I have to sum up two, because its been a crazy week, which includes a fixed bike that I’m going to start riding to work, hopefully.
We continue to move and explore in new and crazy ways, trying things with a partner and experimenting alone. We are, however, finally bridging the gap between trying new things for the heck of it, and moving in new and different, controlled, ways to elicit emotion. Day 4 presented a challenge for me — we had been working on all this movement work, but the end of the class we stood, individually, in front of the rest of the class, and then everyone discussed their impression of our presence. There were 3 rounds of this, and we tried each time to be as open and present as possible. I think most of us ended up shedding a lot of layers of emotional protection, which is great for actors, but … I’m not an actor. I mean I guess this is important for me to try, if I want to use it as a technique in rehearsal, but it was painful. I’m not a fan of exercises like this, because this is part of why I don’t like being on stage. That vulnerability. So I was uncomfortable.

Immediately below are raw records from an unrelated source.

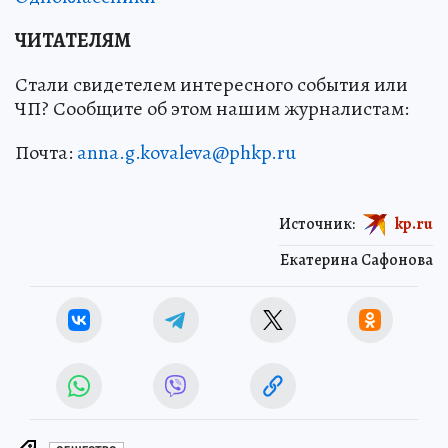
ЧИТАТЕЛЯМ
Стали свидетелем интересного события или
ЧП? Сообщите об этом нашим журналистам:
Почта:
anna.g.kovaleva@phkp.ru
Источник:
kp.ru
Екатерина Сафонова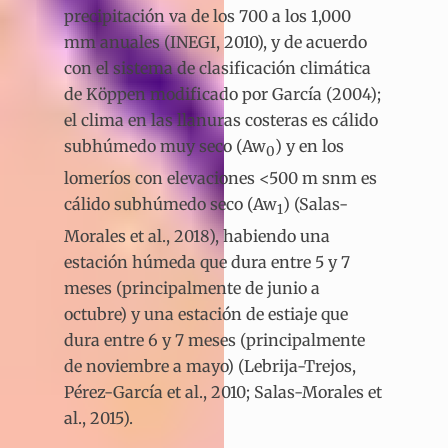
precipitación va de los 700 a los 1,000
mm anuales (INEGI, 2010), y de acuerdo
con el sistema de clasificación climática
de Köppen modificado por García (2004);
el clima en las llanuras costeras es cálido
subhúmedo muy seco (Aw
) y en los
0
lomeríos con elevaciones <500 m snm es
cálido subhúmedo seco (Aw
) (Salas-
1
Morales et al., 2018), habiendo una
estación húmeda que dura entre 5 y 7
meses (principalmente de junio a
octubre) y una estación de estiaje que
dura entre 6 y 7 meses (principalmente
de noviembre a mayo) (Lebrija-Trejos,
Pérez-García et al., 2010; Salas-Morales et
al., 2015).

Day 5, though, was better — we tied that emotional vulnerability together with movement. One of the exercises was walking across the room — and then, later, walking toward a chair — and changing the rhythm of our walking. We went from normal pace to faster, to slower, etc. And, yes, this changes the story being told. We watched everyone individually walk toward their chairs, and we all came away with stories. That, as a director, was a lot of fun, and a great learning experience. I am sorely tempted to explore this in the next show I direct. I don’t want to choreograph it myself, but let the actors explore how each movement changes the scene.

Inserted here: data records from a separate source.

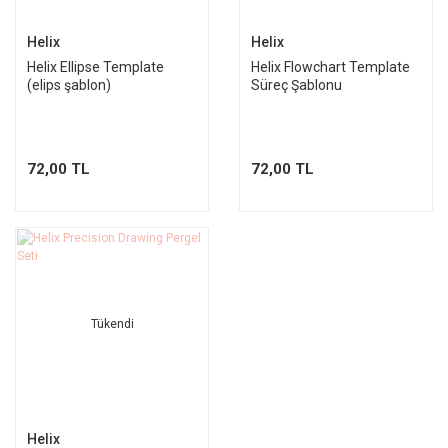
Helix
Helix
Helix Ellipse Template
Helix Flowchart Template
(elips şablon)
Süreç Şablonu
72,00 TL
72,00 TL
Tükendi
Helix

There’s a story that George likes to refer to regarding Marlon Brando on a movie set with a tea cup. I forget who the other actor in the scene was, but the point was that Brando’s character had to drink tea in the scene, and he spent a huge amount of time before filming, figuring out how his character would drink tea in the scene. Precisely. The point, of course, being that every minute movement has an impact both on how you, the actor, feels as the character, and how the audience reads your character.
And the point of the previous day’s exercise, of course, is to show how easy it is to be misinterpreted when you have layers and layers of emotional shields up. You want to convey one version of yourself, but often other people read that differently. So its important, even if its awkward, to find your personal neutral, open personality, and start work from there.
No videos this week: my work is piling up while I focus on learning my bike commute to work. I’ve also become absorbed in a couple of Amy Tan books I picked up at a local book store. I have three scripts to read, all of which I’ve read but two of which I need to reread to form more solid opinions. And, I need to reread the next script I will dramaturg for. Plus I have some articles to write. The month is obviously just not long enough. I hope I can get most of this accomplished this weekend, before the next class.